If it is successful in its bid, BLS plans to invest SFr 495m in new rolling stock for the four corridors. Guillelmon says additional Stadler Flirt EMUs would be procured for the regional express services using an option in the contract for 52 trains signed last month (see panel below). A separate fleet of 200m-long 200km/h inter-city trains would be ordered for the services from Interlaken and Brig to Basle. “If we were awarded these concessions we would make a subsidiary to separate them from the subsidised parts of the business and we would get private capital in to support the investment in rolling stock,” Guillelmon explains.

With the Fourth Railway Package bringing further liberalisation of passenger rail markets in the EU member states that encircle Switzerland, could BLS seek new opportunities abroad? Freight subsidiary BLS Cargo has successfully projected its operations out from a transalpine core into neighbouring countries, and in February 2017 BLS sold a 45% stake in the operator to SNCF Logistics.

“If you look at the freight business, we do very few things ourselves and we are asset light,” Guillelmon explains. “BLS Cargo has its own management and locomotives, but it ‘rents’ drivers from the parent company or elsewhere. It started in Switzerland and then moved outwards into neighbouring countries. This principle applies to our long-distance strategy. We’re starting from the region around our core market - Bern - and moving outwards. In the longer-term we might look at how we can expand further, but you have to look at the costs and the assets you would need to achieve this. I could imagine being a partner with another company to run international services, but we have specific competencies in running trains in Switzerland, and we’re too small to run long-distance international trains on our own.”

For BLS, 2018 is all about the key political decisions that will shape the future of rail operations in Switzerland. “For now, we are focussed on the domestic long-distance concessions,” Guillelmon concludes. “It’s a big step for us, and we need to do it well.”

 

Stadler EMU order to bring fleet standardisation

BLS concluded its largest-ever rolling stock order on January 15, when the company’s CEO, Mr Bernard Guillelmon, and Stadler CEO, Mr Peter Spuhler, signed a contract for 52 Flirt EMUs for regional and suburban services.

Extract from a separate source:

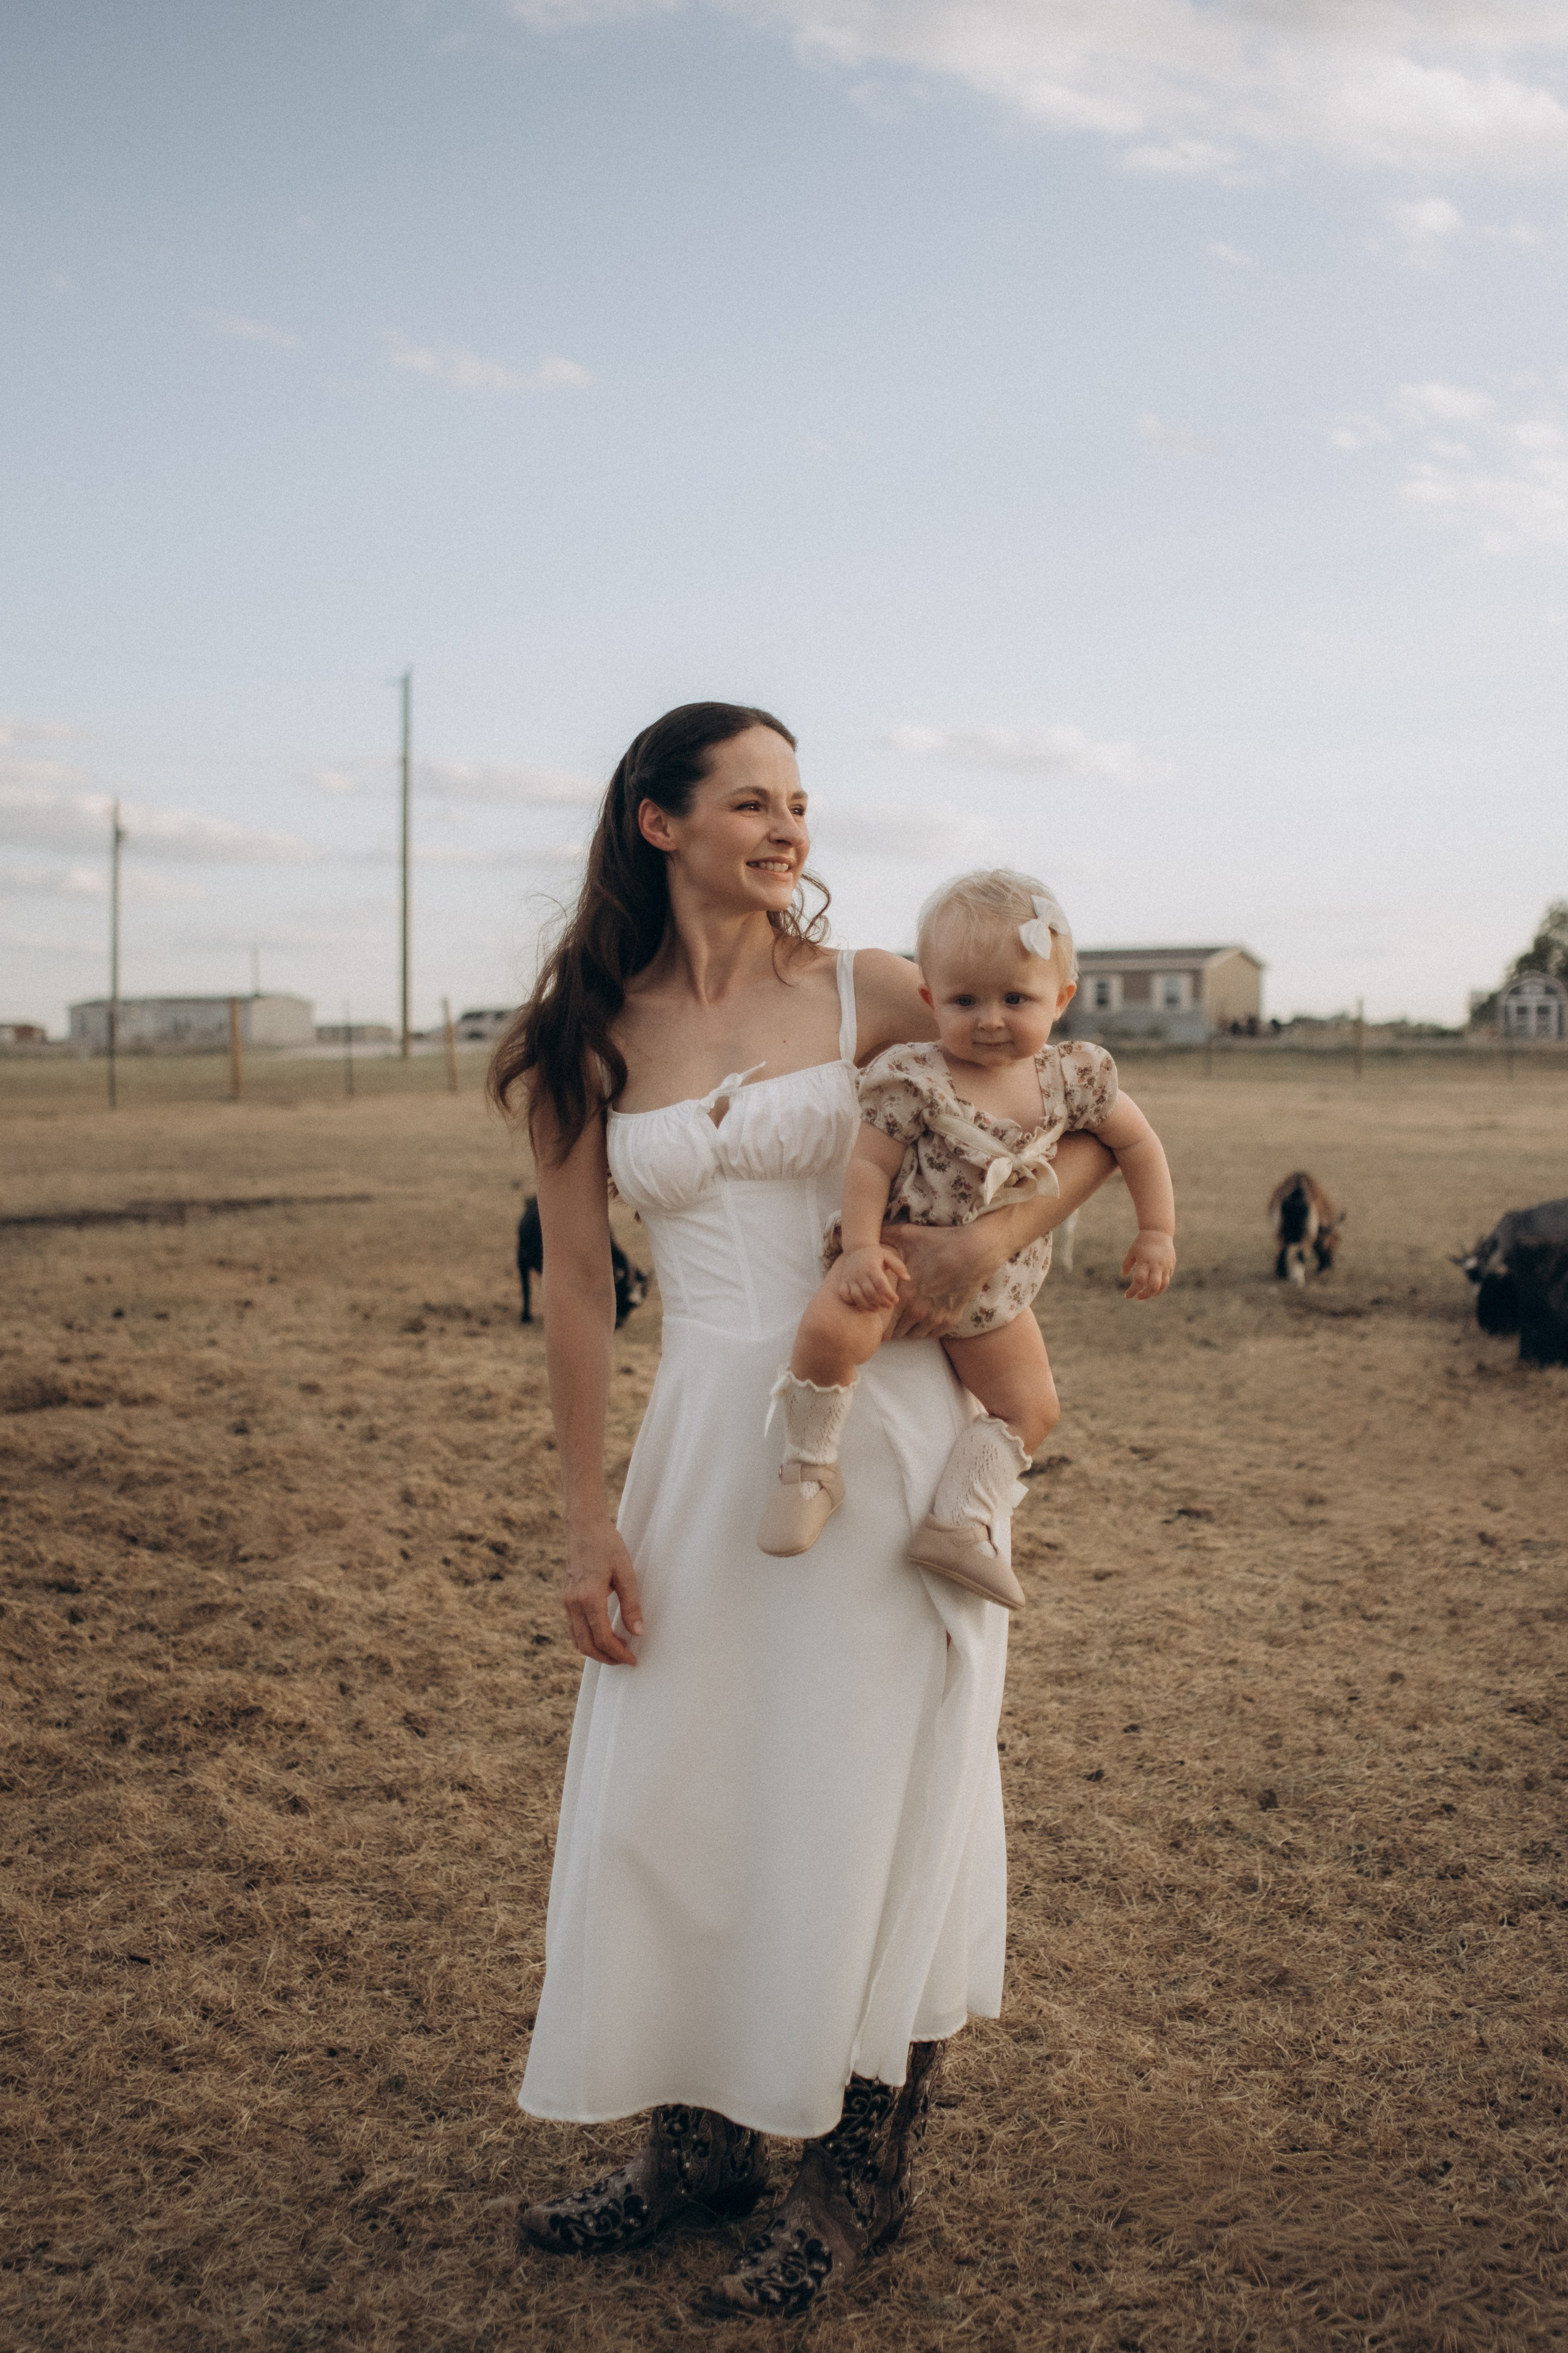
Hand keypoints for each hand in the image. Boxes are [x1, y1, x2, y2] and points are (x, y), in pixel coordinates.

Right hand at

Stadler was selected as preferred bidder for the order in May 2017 and the signing of the contract follows approval of funding for the new trains by the BLS board, the cantons, and the Swiss government.

The order comprises 24 trains for RegioExpress services and 28 sets for the Bern S-Bahn network. All sets will be 105m long and formed of six cars.

The RegioExpress trains will be used on Bern - Spiez - Zweisimmen and Brig - Domodossola services, as well as a new Bern - Burgdorf - Thun RegioExpress service. BLS had originally intended to order 30 sets of the RegioExpress variant, but now only requires 24 trains because the Bern - Neuchâtel - La Chaux de Fonds services will operate as part of the long-distance network.

A full-scale model will be built at Stadler’s Bussnang plant in the middle of this year and production of the first bodyshells will begin early next year. The first trains will be ready for mainline testing by mid-2019.

BLS expects the Flirts to enter service between 2021 and 2025, enabling the withdrawal of 43 older trains from the EW III, RBDe 565 and RBDe 566 fleets, and supporting the introduction of 15-minute-interval services on core sections of the Bern S-Bahn network.